The Plumbers came to include several Watergate figures. Hunt was recommended by Charles Colson, and Liddy was recommended by Egil Krogh. Liddy coined his own sensitivity indicator for the group in the form of "ODESSA".[3]

Some authors believe Central Intelligence Agency (CIA) officer John Paisley was a member of the Plumbers. Paisley was assigned to the CIA's Office of Security, of which Nixon campaign security coordinator and Watergate burglar James McCord was once a member. On August 9, 1971, Young's memo indicates he met with Paisley and OS Director Howard Osborn, in which Paisley provided a list of objectives for the Special Investigations Unit.[4]

Operations

The Plumbers' first task was the burglary of the office of Daniel Ellsberg's Los Angeles psychiatrist, Lewis J. Fielding, in an effort to uncover evidence to discredit Ellsberg, who had leaked the Pentagon Papers. The operation was reportedly unsuccessful in finding Ellsberg's file and was so reported to the White House. However, Fielding himself stated the file was in his office; he found it on the floor on the morning after the burglary and quite clearly, someone had gone through it.[5] In a September 1971 conversation, John Ehrlichman advised Nixon, "We had one little operation; it's been aborted out in Los Angeles which, I think, is better that you don't know about." Eventually, the case against Ellsberg was dismissed due to government misconduct.
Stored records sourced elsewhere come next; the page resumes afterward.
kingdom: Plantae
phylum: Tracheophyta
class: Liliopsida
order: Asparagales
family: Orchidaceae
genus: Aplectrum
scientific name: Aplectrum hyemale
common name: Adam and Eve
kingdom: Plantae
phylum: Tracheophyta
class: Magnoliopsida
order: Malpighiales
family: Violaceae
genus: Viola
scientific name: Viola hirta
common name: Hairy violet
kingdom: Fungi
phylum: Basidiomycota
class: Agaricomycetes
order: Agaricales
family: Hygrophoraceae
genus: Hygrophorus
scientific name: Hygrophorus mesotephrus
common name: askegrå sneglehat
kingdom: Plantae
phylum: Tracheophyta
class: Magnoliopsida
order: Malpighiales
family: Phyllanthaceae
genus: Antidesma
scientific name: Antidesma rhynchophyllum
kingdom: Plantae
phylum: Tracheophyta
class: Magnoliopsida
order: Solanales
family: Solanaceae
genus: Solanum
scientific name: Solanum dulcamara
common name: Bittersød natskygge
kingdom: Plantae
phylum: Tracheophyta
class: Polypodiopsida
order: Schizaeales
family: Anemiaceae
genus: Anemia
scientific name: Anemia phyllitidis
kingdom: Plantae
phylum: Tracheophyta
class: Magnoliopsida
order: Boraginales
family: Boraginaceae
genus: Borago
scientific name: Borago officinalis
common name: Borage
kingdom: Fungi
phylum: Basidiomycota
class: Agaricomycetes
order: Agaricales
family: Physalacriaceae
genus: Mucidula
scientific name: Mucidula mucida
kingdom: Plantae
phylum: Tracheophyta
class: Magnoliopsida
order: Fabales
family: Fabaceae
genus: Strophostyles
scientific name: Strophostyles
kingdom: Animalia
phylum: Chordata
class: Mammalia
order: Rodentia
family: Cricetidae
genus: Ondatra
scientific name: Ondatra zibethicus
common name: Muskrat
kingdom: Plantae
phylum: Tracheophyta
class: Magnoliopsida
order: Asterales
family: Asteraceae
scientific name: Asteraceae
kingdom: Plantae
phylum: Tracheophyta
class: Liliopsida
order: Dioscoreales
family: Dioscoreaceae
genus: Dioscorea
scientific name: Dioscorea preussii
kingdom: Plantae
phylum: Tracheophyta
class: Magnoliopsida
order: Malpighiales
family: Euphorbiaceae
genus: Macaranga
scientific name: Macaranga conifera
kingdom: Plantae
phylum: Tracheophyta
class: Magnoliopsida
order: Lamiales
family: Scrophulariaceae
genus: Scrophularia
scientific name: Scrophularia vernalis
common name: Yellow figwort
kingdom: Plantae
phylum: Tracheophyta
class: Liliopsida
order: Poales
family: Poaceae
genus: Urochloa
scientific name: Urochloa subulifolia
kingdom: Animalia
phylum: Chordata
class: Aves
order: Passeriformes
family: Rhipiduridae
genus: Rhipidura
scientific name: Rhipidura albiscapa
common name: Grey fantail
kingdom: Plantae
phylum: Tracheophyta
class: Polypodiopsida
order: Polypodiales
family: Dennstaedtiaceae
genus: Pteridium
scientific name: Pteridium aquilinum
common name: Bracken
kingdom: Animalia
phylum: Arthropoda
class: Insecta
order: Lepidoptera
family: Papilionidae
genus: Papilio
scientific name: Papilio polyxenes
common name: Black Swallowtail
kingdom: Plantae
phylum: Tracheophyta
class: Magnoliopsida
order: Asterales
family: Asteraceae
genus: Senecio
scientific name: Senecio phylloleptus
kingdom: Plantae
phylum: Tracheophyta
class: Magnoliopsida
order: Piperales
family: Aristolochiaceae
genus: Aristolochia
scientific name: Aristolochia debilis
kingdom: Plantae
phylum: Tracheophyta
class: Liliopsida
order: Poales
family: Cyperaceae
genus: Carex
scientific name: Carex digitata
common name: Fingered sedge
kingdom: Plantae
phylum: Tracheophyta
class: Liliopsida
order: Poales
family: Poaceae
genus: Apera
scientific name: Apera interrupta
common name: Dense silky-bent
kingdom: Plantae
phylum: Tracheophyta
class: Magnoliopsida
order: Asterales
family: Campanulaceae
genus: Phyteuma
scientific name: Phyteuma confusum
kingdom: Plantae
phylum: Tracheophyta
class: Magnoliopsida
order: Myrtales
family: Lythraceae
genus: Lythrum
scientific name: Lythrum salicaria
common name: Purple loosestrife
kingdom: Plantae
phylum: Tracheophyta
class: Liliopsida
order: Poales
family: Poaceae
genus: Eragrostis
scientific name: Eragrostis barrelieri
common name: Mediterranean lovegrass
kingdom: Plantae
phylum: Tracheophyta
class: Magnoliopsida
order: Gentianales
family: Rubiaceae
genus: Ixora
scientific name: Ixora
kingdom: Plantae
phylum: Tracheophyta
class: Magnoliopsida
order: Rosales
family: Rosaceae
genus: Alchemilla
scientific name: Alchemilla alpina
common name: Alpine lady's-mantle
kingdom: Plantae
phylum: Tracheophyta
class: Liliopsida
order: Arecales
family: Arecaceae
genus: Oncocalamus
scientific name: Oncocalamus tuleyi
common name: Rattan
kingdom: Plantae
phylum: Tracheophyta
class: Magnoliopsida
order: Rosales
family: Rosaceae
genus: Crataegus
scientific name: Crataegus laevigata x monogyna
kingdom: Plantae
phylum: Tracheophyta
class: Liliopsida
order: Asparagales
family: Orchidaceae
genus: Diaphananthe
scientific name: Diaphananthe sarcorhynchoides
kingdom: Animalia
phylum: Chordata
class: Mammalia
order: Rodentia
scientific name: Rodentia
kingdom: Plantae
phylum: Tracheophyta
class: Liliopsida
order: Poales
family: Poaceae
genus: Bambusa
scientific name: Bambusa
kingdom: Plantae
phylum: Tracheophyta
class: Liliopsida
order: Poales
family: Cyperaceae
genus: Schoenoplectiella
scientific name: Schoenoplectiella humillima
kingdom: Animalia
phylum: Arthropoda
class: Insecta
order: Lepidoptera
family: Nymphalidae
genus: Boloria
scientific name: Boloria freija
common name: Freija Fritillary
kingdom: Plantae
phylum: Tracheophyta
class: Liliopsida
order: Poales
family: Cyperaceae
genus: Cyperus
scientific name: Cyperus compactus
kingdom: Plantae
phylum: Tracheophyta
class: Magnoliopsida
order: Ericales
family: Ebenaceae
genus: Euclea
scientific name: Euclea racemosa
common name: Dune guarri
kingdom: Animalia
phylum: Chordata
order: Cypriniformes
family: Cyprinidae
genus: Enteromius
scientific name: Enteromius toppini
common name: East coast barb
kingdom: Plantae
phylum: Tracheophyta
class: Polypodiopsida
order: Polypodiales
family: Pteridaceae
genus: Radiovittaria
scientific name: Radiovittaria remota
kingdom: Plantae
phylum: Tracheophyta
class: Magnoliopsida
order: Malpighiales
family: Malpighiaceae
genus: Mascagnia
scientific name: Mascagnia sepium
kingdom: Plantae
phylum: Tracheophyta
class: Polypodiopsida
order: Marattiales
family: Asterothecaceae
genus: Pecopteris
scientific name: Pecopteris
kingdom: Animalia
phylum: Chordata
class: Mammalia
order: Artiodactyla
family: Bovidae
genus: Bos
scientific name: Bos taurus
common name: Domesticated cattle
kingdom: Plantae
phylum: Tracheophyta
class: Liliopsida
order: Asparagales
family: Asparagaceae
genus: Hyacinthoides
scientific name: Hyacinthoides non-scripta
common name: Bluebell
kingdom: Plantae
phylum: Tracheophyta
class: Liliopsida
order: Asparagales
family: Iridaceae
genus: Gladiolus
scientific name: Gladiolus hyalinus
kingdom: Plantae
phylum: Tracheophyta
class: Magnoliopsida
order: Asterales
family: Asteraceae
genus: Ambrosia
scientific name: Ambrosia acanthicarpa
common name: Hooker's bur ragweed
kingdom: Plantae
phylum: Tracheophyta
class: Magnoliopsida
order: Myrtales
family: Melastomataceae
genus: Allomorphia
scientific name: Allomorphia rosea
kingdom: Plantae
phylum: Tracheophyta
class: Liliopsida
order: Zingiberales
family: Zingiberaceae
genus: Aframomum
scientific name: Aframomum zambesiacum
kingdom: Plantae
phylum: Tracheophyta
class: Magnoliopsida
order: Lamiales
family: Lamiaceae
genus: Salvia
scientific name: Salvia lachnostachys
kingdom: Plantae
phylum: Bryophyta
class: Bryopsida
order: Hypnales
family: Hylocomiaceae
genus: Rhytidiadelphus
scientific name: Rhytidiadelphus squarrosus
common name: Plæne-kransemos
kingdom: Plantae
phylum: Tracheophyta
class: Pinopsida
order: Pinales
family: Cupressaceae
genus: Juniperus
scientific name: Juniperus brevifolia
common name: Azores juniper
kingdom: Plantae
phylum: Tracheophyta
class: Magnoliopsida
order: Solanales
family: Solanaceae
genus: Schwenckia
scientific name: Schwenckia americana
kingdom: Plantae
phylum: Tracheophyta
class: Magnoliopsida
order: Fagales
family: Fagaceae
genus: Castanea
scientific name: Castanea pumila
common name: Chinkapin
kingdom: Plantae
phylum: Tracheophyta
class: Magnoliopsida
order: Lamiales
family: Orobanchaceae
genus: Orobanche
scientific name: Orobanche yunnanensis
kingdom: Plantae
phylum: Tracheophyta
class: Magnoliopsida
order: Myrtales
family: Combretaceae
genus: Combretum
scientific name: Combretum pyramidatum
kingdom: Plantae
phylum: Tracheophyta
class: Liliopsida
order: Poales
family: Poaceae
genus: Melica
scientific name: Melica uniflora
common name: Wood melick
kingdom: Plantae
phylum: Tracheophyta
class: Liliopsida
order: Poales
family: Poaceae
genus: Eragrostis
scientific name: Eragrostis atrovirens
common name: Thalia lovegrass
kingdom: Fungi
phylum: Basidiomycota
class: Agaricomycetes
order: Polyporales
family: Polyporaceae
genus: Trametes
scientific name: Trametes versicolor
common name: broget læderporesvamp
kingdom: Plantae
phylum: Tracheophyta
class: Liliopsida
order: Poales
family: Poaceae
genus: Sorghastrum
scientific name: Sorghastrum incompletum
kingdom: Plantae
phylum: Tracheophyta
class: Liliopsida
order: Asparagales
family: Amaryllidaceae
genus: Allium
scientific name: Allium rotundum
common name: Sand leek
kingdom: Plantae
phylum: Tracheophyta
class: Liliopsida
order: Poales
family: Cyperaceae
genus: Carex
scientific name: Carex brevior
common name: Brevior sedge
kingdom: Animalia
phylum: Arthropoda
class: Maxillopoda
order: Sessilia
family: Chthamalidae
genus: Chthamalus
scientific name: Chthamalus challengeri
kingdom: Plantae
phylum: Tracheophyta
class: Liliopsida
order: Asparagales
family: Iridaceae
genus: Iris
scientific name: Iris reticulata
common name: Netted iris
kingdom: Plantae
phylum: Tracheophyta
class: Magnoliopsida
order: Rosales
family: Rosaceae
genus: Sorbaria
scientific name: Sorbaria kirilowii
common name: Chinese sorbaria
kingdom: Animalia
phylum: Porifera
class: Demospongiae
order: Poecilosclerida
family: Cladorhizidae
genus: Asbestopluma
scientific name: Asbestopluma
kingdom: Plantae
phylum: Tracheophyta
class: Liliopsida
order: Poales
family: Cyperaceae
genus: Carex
Aside from the Fielding burglary, there are few other activities the Plumbers were known to have been engaged in. Hunt reportedly looked into the Ted Kennedy-Chappaquiddick incident and Liddy reported purported Kennedy administration involvement in the assassination of South Vietnamese President Ngo Dinh Diem.[3]

After the California break-in, Liddy—who was general counsel, a member of the finance committee of the Committee to Re-elect the President (CRP) and promoted from aide to Krogh and Young—worked with Campaign political-intelligence operations. Ehrlichman, the Assistant to the President for Domestic Affairs and Special Investigations Unit, knew about Liddy's goal to perform an intelligence-gathering operation for the CRP. Liddy involved Hunt in the operations which would later include the Watergate burglary.[6]

Notes

  1. "II. The Plumbers". The Atlantic. Retrieved 17 September 2013. In the early evening of June 17, 1971, Henry Kissinger held forth in the Oval Office, telling his President, and John Ehrlichman and Bob Haldeman, all about Daniel Ellsberg. Kissinger's comments were recorded, of course, on the hidden White House taping system, and four years later, a portion of that tape was listened to by the Watergate Special Prosecution Force, which was then investigating the internal White House police unit known as the Plumbers.
  2. Dean, John W. The Nixon Defense, p. 663n. Penguin Group, 2014. ISBN 978-0-670-02536-7.
  3. 1 2 Liddy. Will, p. 147-149.
  4. Jim Hougan. Secret Agenda, p. 38-40.
  5. Jim Hougan. Secret Agenda, p. 47.
  6. Dean, John W. The Nixon Defense, p. 13. Penguin Group, 2014. ISBN 978-0-670-02536-7.

References

  • Hougan, Jim (1984). Secret Agenda. Random House. ISBN 0-394-51428-9.
  • Liddy, G. Gordon (1980). Will. St. Martin's Press. ISBN 0-312-88014-6.